Александр Павлович был выпущен из каземата, дав клятву Николаю, что никогда и ни при каких обстоятельствах он не объявит своего настоящего имени. Идти же ему при этом разрешалось, куда заблагорассудится. Еще не была установлена виселица на кронверке крепости и его начальник Беркгоф не научил недотеп-палачей, как смазывать салом веревки, чтобы петли легче скользили, а Александр в простой суконной, но опрятной одежде, с бородой, успевшей вырасти в каземате, уже брел подальше от его столицы, чувствуя великую тяжесть за своей спиной и несказанно приятную легкость впереди. Он переходил из города в город, из деревни в деревню, подолгу, добро беседовал с мещанами и крестьянами, с попами и торговцами, и каждый, кто разговаривал с ним, сам проникался какой-то удивительной бодростью и легкостью и, вздыхая, говорил потом своей жене перед сном:
— Вишь, есть же такие легкие люди, ну ажно пух или паутина!

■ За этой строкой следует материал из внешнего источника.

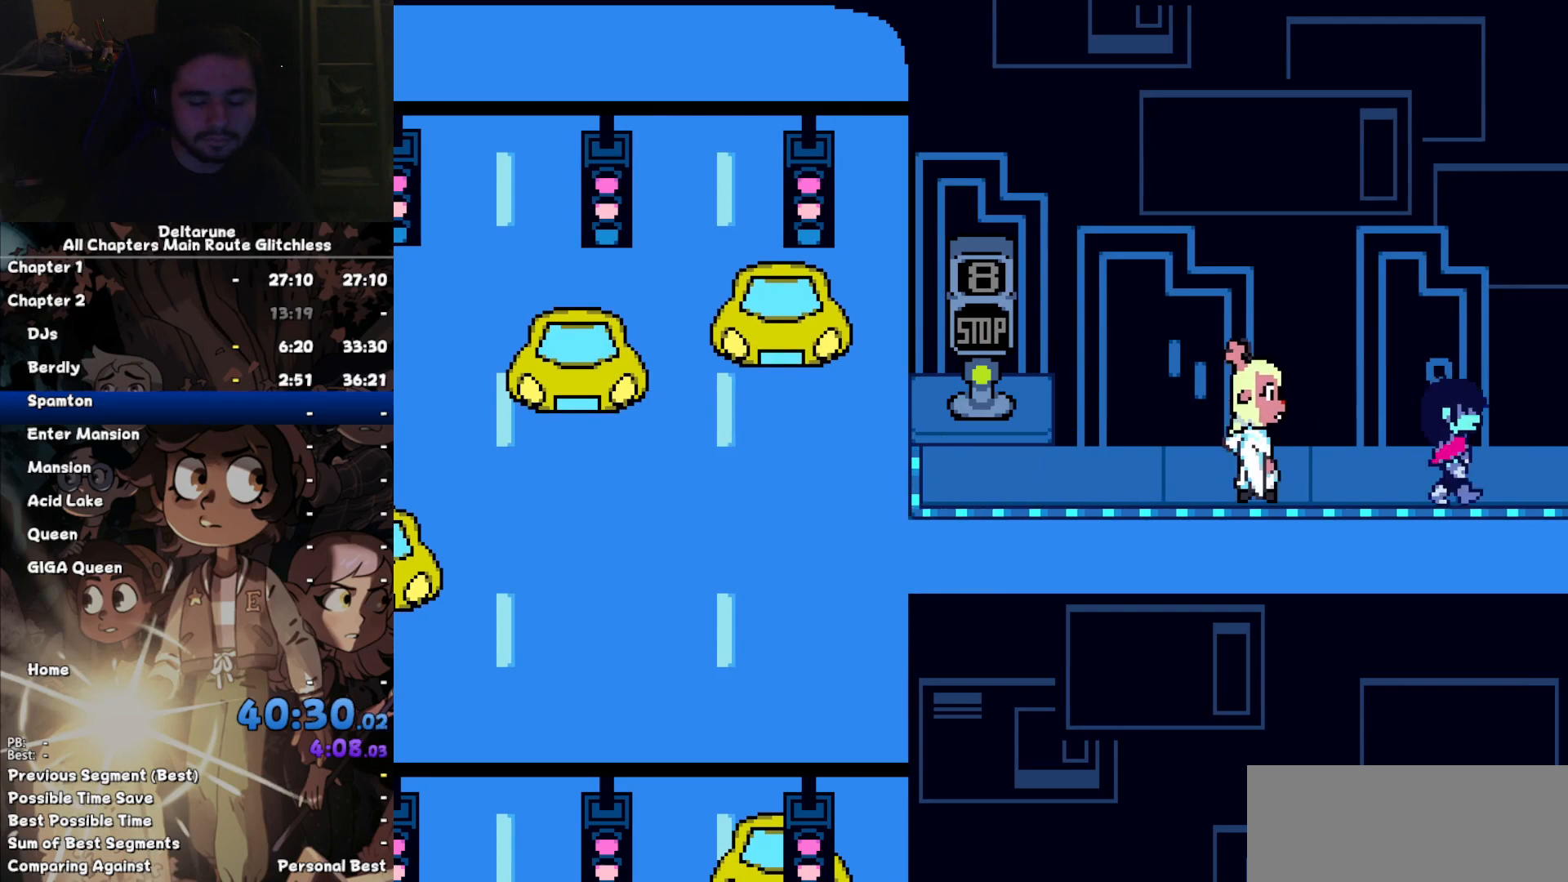
{"keys": ["right"], "events": []}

И они замолкали, точно и сами не знали, как бы поточнее выразить переполнявшее их чувство.
Осенью 1836 года в Красноуфимске старец, прозывавшийся в народе Федором Кузьмичом, за бродяжничество был наказан двадцатью ударами плетью, после чего его выслали в Сибирь, в Томскую губернию в деревню Зерцалы, что близ города Ачинска. Здесь Федор Кузьмич прожил без малого двадцать лет, в народе был не только уважаем, но и почитаем, если не боготворим. Учил деток грамоте, разговаривал со всеми по-хорошему, много молился, толковал Священное писание. Жил же в келье, близ часовни. А в 1857 году, по весне, старец засобирался — покидал деревню. Вначале перенес из кельи в часовню образ Печерской Божьей матери и свое Евангелие, а потом пригласил всех крестьян на молебен. Пришедшие же были немало удивлены непонятным действием Федора Кузьмича, который после молебна, не говоря ни слвоа, взял да и поставил перед изумленными поселянами раскрашенный, сделанный из бересты вензель с буквой «А», с короною над ней и летящим голубком в месте буквенного перечерка. Потом сказал едва слышным голосом, тепло улыбаясь:
— Сей вензель храните пуще ока своего…
В пояс поклонился всем и пошел себе, забросив котомочку за плечи, и все, кто смотрел ему вслед, и плакали, и дивились, и жалели ушедшего старца, и никто не мог понять, на что намекал им Федор Кузьмич, устанавливая перед ними вензель российского царя, умершего больше двух десятков лет назад.
— С короною, глянь, титло! — сказал один из деревенских грамотеев, когда Федор Кузьмич скрылся за поворотом дороги.
И кто-то, словно сейчас прозрев, тихим шепотом, прикрывая ладошкой рот, молвил:
— А правда, бают, что и не помрет в Таганроге Александр Палыч? Так и Федор Кузьмич, может статься, коронованный, раз титло с короной выставил, а?
Все озадаченно помолчали, почесали в бородах, в затылках. Всякий был приятно возбужден: в Зерцалах — да вдруг сам государь!
Но приятную чувственность поселян вмиг прогнал всегдашний ерник Тимоха, который провел рукой по сопливому носу и сказал:
— Га-га! Ишь чего измыслили! Федор Кузьмич — да вдруг и государь. Да где ж вы, дурилки, коронованных странников видели? Такое ж токмо в страшном сне, когда много репы наешься али гороху, присниться может!